Financial Stress Test Filtering

Stress testing the commercial loan portfolio has been an important function for many years. Increasingly, we find clients are stress testing more granular subsets of the total portfolio. Here are some of the criteria we find clients using. See if any would make sense for you. The easier it is to select the desired sub group the more likely you are to conduct more granular analysis, and the less staff time is required to get the desired result.

Department and Broad Portfolio Types. These are very broad categories such as commercial real estate (CRE) loans, C&I loans, construction loans, asset based lending, etc. In many cases there is a lot of overlap between departments and portfolio types. Not only would the appropriate stress values differ, but the particular ratios that you many want to test will differ. For Example, you may want to stress LTV and DSCR for CRE loans but DSCR and loan interest rates for C&I.
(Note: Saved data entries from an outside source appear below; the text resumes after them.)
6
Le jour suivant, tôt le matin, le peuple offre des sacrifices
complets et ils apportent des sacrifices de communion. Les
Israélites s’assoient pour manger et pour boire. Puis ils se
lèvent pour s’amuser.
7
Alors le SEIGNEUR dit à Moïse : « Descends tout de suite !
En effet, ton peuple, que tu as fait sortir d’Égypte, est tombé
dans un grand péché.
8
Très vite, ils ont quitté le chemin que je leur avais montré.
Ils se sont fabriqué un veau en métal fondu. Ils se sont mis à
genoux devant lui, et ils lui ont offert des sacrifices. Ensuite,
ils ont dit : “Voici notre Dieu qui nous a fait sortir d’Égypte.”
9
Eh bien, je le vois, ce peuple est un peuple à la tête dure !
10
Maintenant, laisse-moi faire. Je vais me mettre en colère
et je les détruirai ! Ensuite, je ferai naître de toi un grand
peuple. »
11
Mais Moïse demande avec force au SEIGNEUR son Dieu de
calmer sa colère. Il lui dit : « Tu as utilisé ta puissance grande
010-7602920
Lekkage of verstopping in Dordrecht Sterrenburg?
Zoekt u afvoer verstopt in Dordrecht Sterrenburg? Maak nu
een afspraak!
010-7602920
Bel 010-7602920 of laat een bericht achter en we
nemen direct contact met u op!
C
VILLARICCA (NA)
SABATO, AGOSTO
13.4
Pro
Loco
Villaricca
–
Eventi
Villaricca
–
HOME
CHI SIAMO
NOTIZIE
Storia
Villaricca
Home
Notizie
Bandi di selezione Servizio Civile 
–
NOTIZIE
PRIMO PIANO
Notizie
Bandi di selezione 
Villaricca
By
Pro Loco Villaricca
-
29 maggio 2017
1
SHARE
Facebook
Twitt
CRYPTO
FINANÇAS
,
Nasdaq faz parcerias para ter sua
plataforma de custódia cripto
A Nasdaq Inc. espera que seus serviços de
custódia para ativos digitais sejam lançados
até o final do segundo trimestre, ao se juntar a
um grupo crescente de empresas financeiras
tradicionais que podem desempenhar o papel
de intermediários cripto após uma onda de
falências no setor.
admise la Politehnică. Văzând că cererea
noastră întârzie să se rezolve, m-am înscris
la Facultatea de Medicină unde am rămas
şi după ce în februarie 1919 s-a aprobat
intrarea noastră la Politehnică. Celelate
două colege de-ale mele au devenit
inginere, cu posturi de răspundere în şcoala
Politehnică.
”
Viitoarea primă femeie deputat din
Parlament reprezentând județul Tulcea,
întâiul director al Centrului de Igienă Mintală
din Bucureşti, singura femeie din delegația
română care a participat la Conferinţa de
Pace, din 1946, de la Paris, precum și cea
Geographic Criteria. Different markets and geographic areas may have substantially different economic conditions, some may be strong while others quite weak. Geographic criteria would include region, state, market or city.

Collateral or Loan Type/Loan Category. Needless to say, different collateral and loan types exhibit quite different risk characteristics.

Loan Programs.  Loan programs may be directed at different customer groups and/or have different terms and structures that merit separate analysis.

Origination Period. Loans originated in periods when underwriting criteria were especially aggressive may exhibit heightened risk.

Participation Loans. Purchased participations were originated by another lender, so even though your organization also reviewed the underwriting of the loans, servicing will be by another lender and they will have more direct contact with borrowers and performance information. And Participations sold, while underwritten and serviced by your organization, may be larger implying worse consequences if they go bad but they may also have been underwritten against more rigorous criteria. Either way, the ability to look at participation loans separately from the rest of the portfolio is valuable.

Rate Reset Dates and Indexes. The particular characteristics of floating rate loans give rise to risks associated with higher loan payments if interest rates increase. The ability to easily identify situations where variable rate loans may reprice upward and evaluate the resulting potential DSCR is also valuable.